(Records for processing)

========

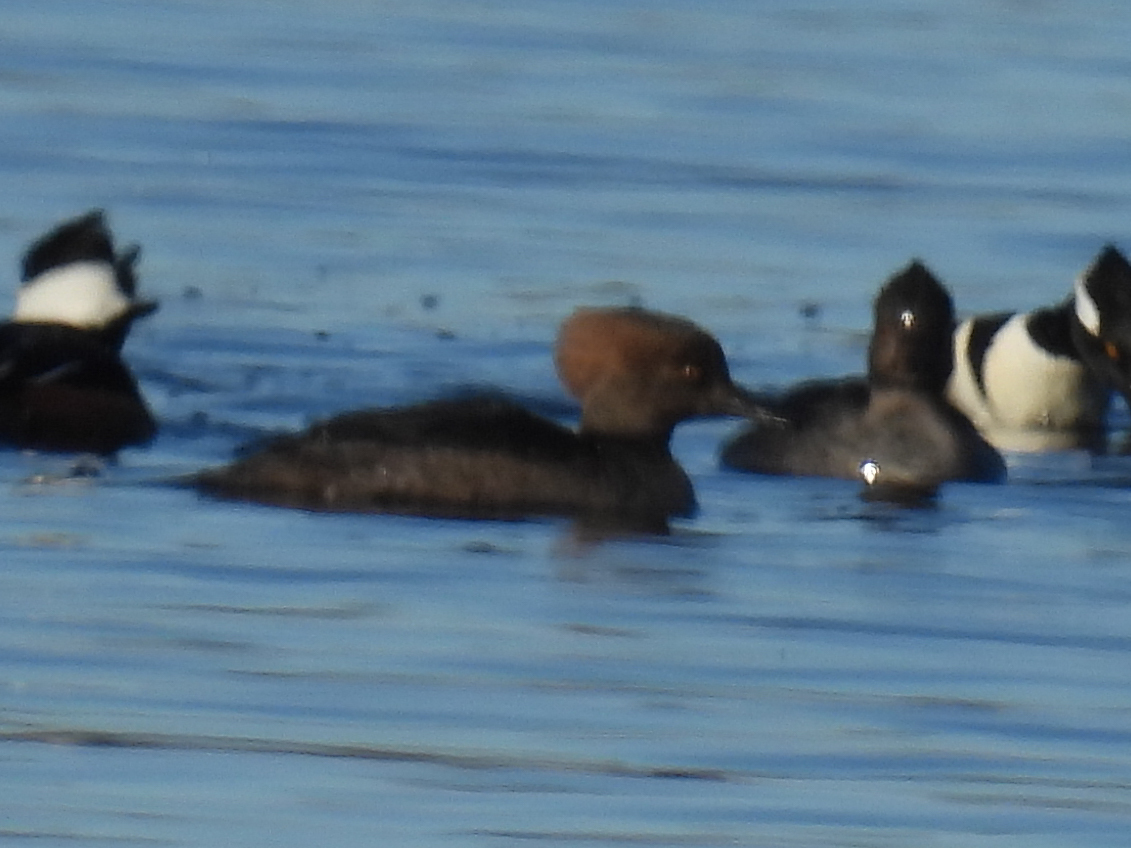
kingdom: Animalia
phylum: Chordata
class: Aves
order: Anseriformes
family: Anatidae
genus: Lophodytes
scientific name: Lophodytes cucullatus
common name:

========

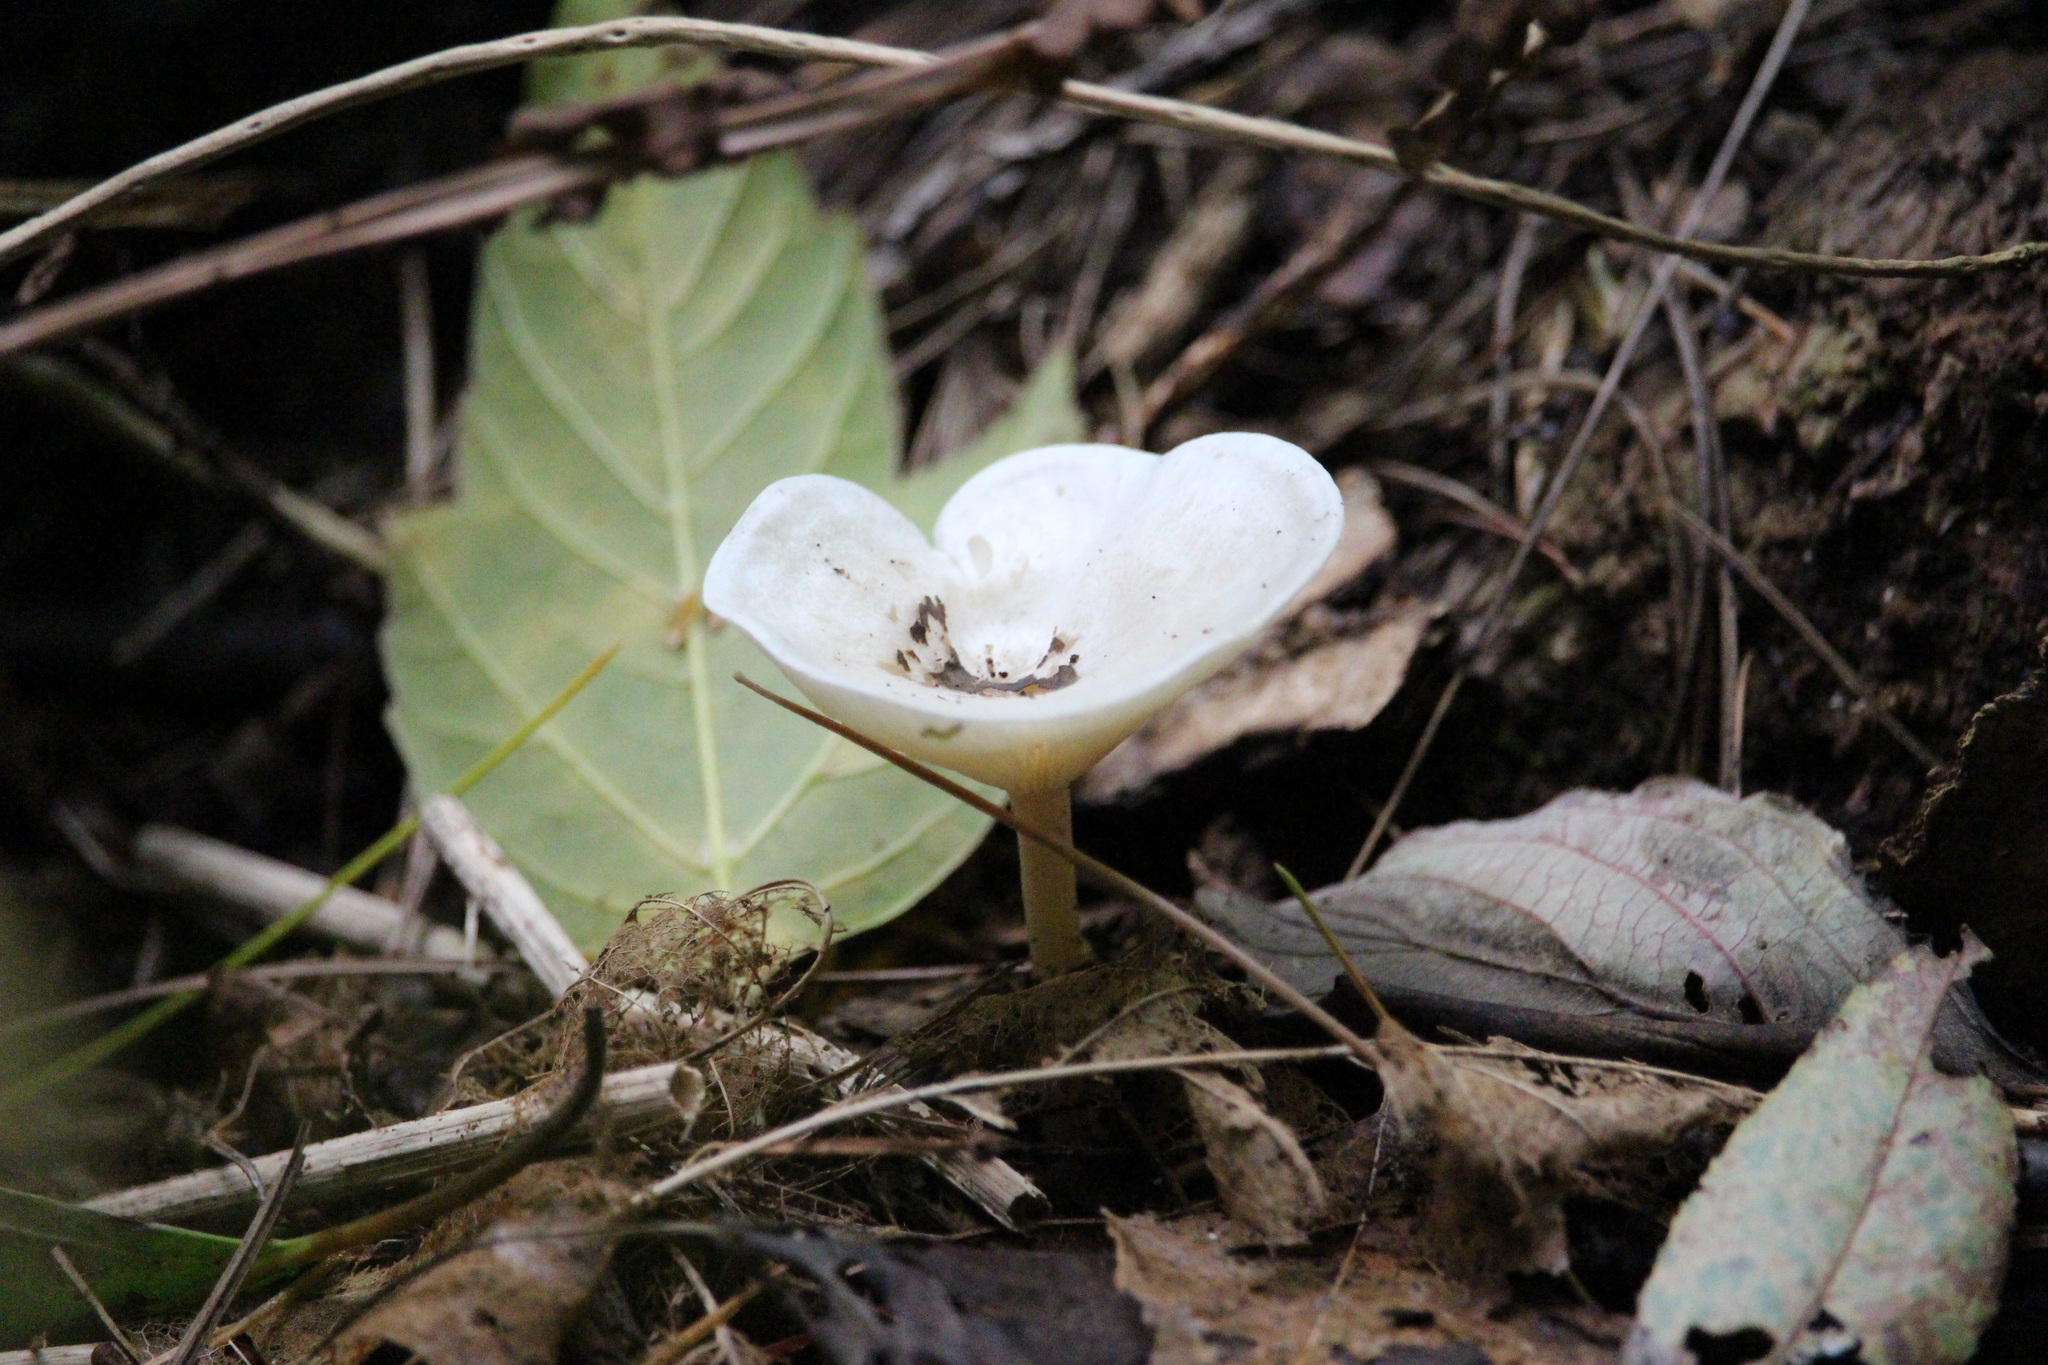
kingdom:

========

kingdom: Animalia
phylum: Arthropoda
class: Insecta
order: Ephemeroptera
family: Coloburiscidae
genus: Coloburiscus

========

(Stated task) Lay out as a Markdown table with the columns No. and Line, numbering the rows, the entry lines starting with the line containing "phylum: Chordata" and going on through the line containing "scientific name: Lophodytes cucullatus", leaving out any blank lines.

(The response)
| No. | Line |
|---|---|
| 1 | phylum: Chordata |
| 2 | class: Aves |
| 3 | order: Anseriformes |
| 4 | family: Anatidae |
| 5 | genus: Lophodytes |
| 6 | scientific name: Lophodytes cucullatus |